Work to be completed -> Copy every line of the records below where the word "bottom" occurs.

[Before-and-after page screenshots]
*** Block opens ***

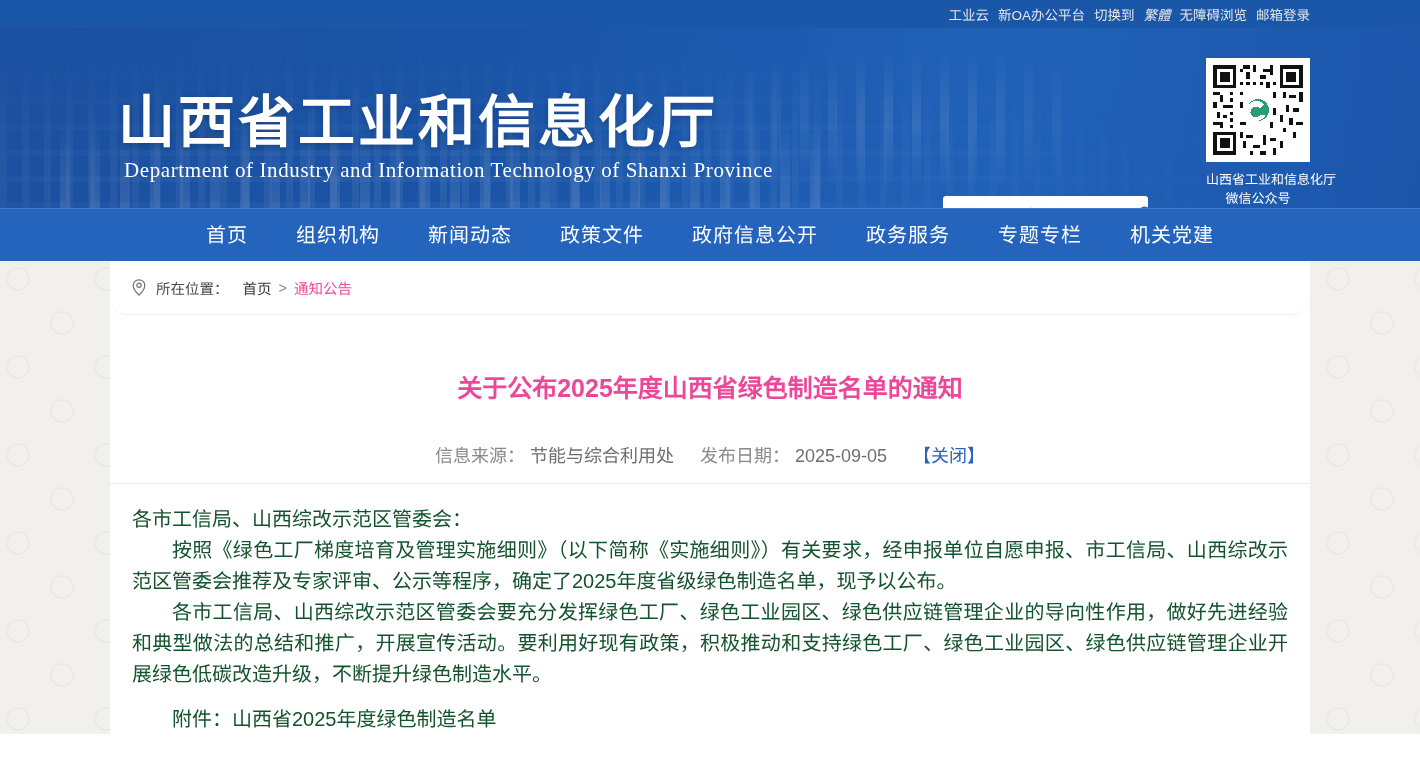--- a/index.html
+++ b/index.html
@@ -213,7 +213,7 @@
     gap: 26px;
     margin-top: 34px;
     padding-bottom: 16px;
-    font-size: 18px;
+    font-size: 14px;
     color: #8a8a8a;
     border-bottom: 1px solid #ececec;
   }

*** Block closes ***

Result of the task ->
     padding-bottom: 16px;
     border-bottom: 1px solid #ececec;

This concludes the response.